Scalable Microservices: Golang is also perfect for businesses building microservices architectures. Its statically typed nature and fast execution make it ideal for creating small, lightweight services that can scale independently. This is something well noted companies adopting, particularly those moving to cloud-native solutions.
Low-Latency Applications: If your project needs to minimise latency, Golang is an obvious choice. I’ve seen it used in high-frequency trading platforms, real-time bidding systems, and even performance-intensive SaaS platforms. Its low memory footprint and efficient garbage collection allow applications to run smoothly without consuming too many resources.
How to Choose: It’s about your Business Needs:
The question of whether to prioritise Python or Golang comes down to your business goals and the type of project you’re building. From my perspective, here’s how I usually break it down:
For AI, Machine Learning, and Data-Driven Projects: If you’re working on projects that involve data science, AI, or machine learning—especially in fields like biotech or fintech—Python is usually the right choice. The wealth of libraries and its ease of use make it the best option for businesses that need flexibility and quick iteration.
For Cloud Infrastructure, Microservices, and Performance-Driven Applications: On the flip side, if your business is focused on building scalable, high-performance systems, especially in fintech or cloud services, Golang is likely the better choice. In my experience, it’s the language that performs best when efficiency and concurrency are non-negotiable.
Hiring the Right Talent Is Key:
Regardless of the language, hiring the right developers for your specific project is what really makes the difference. Here’s how I see it:
Python Developers: Python developers often need to be strong problem-solvers who can think creatively about how to tackle complex tasks, like building AI models or data analysis systems. The key to hiring Python talent, in my opinion, is finding developers who not only know the language but also understand the frameworks and libraries that are central to your project. For businesses in Cambridge, where AI is a major focus, I’ve seen the right Python hires move projects forward dramatically faster.
Golang Developers: Golang developers, on the other hand, tend to excel in performance-focused environments. The best Golang hires are those who have experience working on large, scalable systems and know how to write efficient, clean code. Hiring Golang developers with experience in microservices, cloud infrastructure, or real-time applications can make a huge difference, especially when you’re building systems that need to handle a lot of concurrent operations.
In my view, the language you choose should match your business goals, but hiring the right developers for that language is what will ultimately determine your success.

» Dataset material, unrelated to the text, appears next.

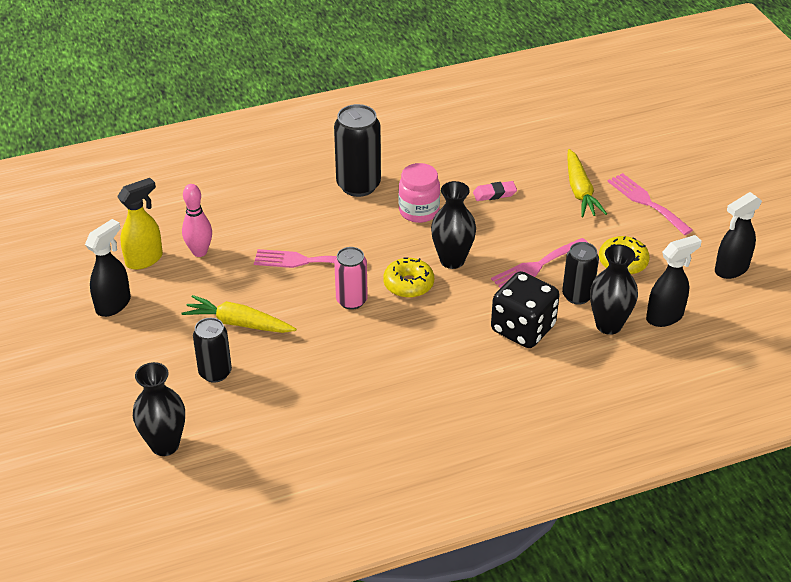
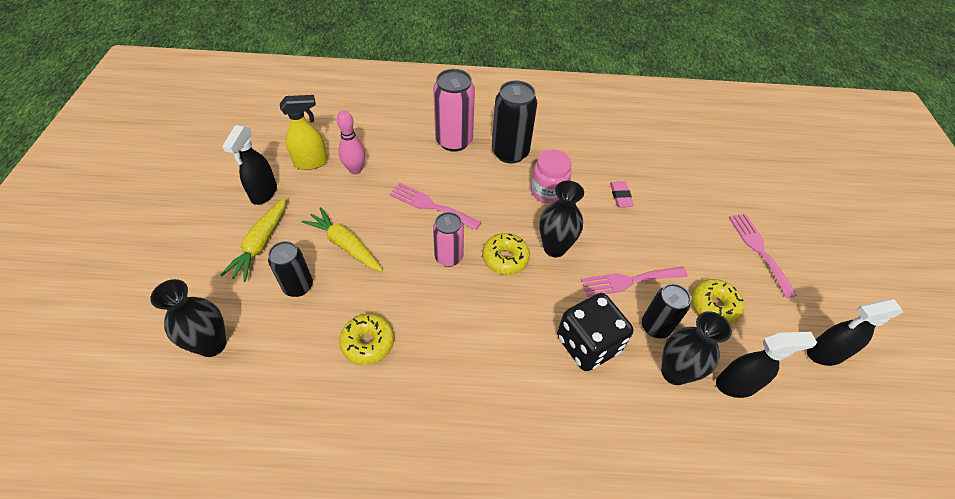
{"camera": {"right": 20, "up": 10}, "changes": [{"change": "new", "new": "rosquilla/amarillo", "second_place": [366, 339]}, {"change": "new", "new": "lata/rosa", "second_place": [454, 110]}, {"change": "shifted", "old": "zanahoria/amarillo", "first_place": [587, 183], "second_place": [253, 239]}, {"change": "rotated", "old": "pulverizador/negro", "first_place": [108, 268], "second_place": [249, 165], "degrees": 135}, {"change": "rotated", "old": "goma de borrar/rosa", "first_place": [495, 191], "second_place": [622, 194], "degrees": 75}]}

Conclusion: My thoughts on Python vs Golang
The choice between Python and Golang really depends on what your business is trying to achieve. If you’re working on AI, data science, or any project where flexibility and speed to market are key, Python should be your priority. But if you’re building systems that need to scale, handle high concurrency, or minimize latency, Golang is the way to go.
At the end of the day, it’s not just about the language—it’s about finding the right talent that can use the language to push your project forward. I’ve seen how the right Python or Golang developers can transform a project, helping companies scale and innovate faster. Whatever language you choose, make sure your hires align with your goals, and you’ll be set up for success.